New approaches to benchmarking
Currently most asset owners are taking a relatively simple approach to benchmarking.
Lotscher says TWUSuper uses a simple CPI plus 5 per cent per annum benchmark for its infrastructure assets. Shaw said 4D Infrastructure uses an absolute benchmark of CPI plus 5.5 per cent. Latham said First Sentier Investors uses a 9 per cent local currency net benchmark. Landman echoed IFM’s choice of a CPI plus 4 per cent benchmark.
Creating a truly representative benchmark for infrastructure investment involves having a broad selection of the asset class to allow for situations where markets fail to value assets correctly, Whittaker commented.
“As long as your index is broad representative of the asset class, it allows you to tell a convincing story associated with the underlying assets and help with some of these asset allocation decisions,” he said.
Addressing survivorship bias in particular is essential, said Whittaker, who leads a team of researchers and analysts who maintain the largest database of infrastructure investment data in the world, tracking hundreds of assets in 25 countries. Market changes over time cause the same asset to face significantly different dynamics, for example the changing view towards renewables or alternatives such as energy storage. Going back to data from 20 years ago is no simple feat.

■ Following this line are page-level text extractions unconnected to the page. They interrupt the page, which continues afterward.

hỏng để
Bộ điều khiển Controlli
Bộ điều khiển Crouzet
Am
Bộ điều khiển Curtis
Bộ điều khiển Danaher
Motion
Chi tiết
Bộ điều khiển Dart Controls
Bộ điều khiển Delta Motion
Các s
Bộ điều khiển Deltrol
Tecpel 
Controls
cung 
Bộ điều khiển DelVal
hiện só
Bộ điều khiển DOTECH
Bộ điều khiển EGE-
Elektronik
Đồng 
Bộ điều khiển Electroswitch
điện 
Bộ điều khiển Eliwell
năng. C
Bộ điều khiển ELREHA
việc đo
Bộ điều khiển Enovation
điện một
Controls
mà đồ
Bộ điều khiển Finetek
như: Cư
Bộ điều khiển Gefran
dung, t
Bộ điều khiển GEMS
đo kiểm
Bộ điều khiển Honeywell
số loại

“So how is it that you can match all of these different sort of dynamics over time?” said Whittaker. “That’s one thing that we’ve spent a lot of time thinking about, mapping the market and how it evolves over time. “So a utility that you owned 20 years ago is not the same as the utility today. And I would argue that it’s not going to be the same in five or ten years time either.”
Via its suite of monthly indices that show at how risk premia change over time and using leveraging data and secondary market valuations, EDHECinfra has created a suite of monthly indices updates cash flow models on a quarterly basis and correct for reporting factors, such as the so-called “June quarter effect” where sudden changes in valuations at the end of the financial year can be detected as asset owners get their houses in order for the auditors.
Whittaker highlighted this data is available on EDHECinfra’s online platform which gives investors the ability to create more accurate discount rates and better valuations on a more timely basis.
The group pondered, as the regulation of infrastructure investment takes a step towards using market benchmarks, whether the absolute return benchmarks currently preferred by the Australian industry come to pass.
The choice of benchmark made by the regulator for APRA’s performance tests was an opportunity for a detailed discussion, the group concluded.
While the use of listed benchmarks was unanimously rejected for the purpose of performance benchmarking, unlisted indices also brought the questions of representation, biases and accuracy of the metrics to the fore, issues participants in the discussion noted trustees are well aware of.